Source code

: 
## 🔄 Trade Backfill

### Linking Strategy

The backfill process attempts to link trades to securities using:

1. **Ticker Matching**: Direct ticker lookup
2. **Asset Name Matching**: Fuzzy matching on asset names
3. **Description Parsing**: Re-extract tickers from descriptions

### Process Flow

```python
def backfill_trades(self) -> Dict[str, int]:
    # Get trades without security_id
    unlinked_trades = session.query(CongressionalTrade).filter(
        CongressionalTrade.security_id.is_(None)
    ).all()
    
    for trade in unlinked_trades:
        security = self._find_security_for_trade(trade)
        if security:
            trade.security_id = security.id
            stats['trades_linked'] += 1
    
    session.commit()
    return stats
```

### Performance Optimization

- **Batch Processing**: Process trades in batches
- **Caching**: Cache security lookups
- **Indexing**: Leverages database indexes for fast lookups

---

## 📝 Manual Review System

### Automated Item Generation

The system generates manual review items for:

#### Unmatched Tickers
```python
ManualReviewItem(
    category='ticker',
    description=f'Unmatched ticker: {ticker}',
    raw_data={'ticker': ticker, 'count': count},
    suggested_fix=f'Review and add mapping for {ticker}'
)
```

+ + + + +

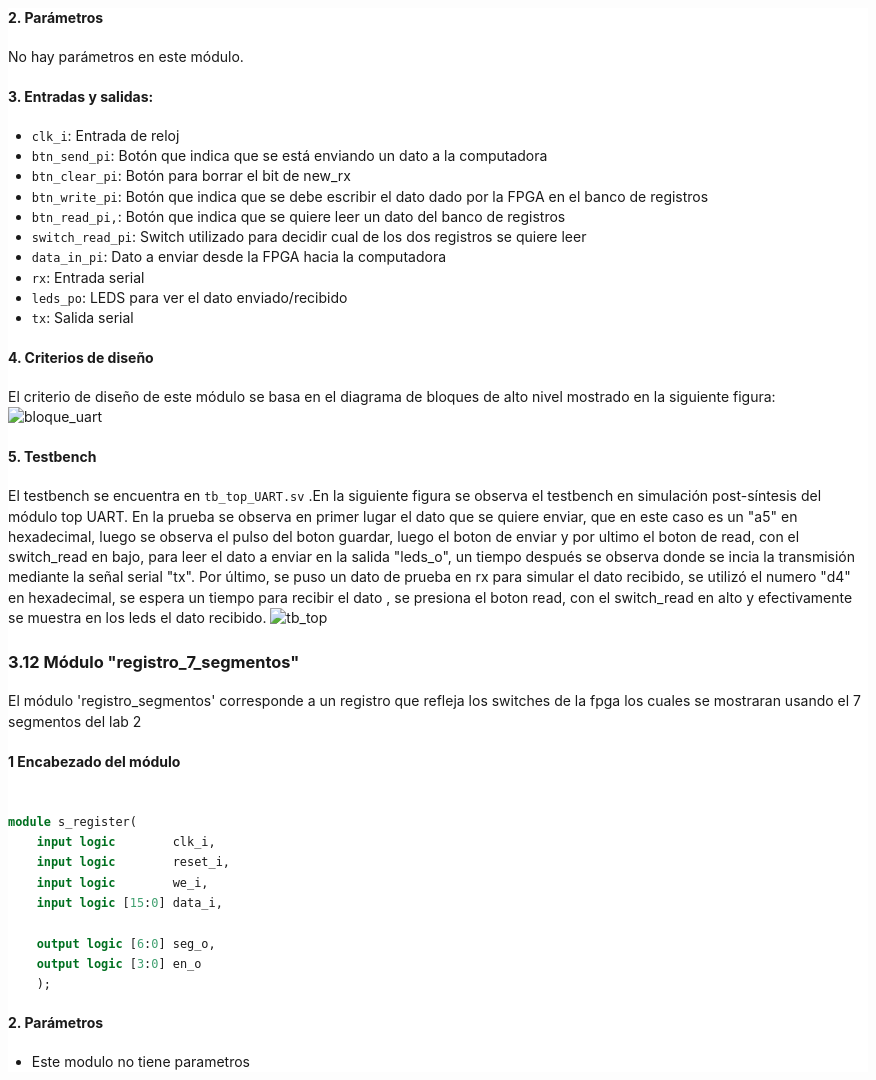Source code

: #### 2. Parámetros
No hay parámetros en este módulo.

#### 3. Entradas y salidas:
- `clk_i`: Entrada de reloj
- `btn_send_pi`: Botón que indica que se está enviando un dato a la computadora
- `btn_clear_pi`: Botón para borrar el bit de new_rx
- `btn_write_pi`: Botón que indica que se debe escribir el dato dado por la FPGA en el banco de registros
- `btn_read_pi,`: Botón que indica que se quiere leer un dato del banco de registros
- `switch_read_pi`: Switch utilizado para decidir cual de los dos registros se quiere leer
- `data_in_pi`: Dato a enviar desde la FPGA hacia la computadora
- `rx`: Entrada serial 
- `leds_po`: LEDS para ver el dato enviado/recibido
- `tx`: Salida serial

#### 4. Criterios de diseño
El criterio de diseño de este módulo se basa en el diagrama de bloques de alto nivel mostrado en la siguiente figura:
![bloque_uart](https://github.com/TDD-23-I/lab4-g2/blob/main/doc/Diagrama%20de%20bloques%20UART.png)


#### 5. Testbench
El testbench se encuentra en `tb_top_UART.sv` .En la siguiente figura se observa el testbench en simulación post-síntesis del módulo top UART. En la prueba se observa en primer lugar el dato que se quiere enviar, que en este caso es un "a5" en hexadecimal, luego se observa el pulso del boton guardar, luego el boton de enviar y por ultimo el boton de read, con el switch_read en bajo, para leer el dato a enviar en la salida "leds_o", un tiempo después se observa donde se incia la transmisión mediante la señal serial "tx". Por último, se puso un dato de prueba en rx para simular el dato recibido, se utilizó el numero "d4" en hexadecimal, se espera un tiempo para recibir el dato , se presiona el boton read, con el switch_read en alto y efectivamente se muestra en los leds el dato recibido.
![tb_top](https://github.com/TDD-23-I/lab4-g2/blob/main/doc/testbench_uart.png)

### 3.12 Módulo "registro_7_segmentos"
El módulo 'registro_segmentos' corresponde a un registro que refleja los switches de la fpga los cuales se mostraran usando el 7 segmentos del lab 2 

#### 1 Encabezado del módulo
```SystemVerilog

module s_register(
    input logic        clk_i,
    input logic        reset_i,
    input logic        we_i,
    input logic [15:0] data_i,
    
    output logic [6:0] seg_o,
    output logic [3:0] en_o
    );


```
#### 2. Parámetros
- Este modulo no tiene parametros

+ + + + +

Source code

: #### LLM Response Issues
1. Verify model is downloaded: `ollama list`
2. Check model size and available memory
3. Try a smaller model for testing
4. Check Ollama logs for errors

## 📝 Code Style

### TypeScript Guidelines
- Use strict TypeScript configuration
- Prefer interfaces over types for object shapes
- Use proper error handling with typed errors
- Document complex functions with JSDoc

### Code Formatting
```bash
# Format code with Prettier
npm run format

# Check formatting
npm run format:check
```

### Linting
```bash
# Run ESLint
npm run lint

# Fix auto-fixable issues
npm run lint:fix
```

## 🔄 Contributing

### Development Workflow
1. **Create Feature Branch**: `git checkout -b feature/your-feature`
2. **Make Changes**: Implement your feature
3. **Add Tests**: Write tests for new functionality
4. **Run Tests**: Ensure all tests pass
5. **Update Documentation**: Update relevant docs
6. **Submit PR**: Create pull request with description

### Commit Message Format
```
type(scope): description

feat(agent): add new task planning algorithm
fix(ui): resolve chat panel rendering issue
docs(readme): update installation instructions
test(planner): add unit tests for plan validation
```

+ + + + +

For every line in the data above that has the string "blob", return that line.

| Answer to this task |
![bloque_uart](https://github.com/TDD-23-I/lab4-g2/blob/main/doc/Diagrama%20de%20bloques%20UART.png)
![tb_top](https://github.com/TDD-23-I/lab4-g2/blob/main/doc/testbench_uart.png)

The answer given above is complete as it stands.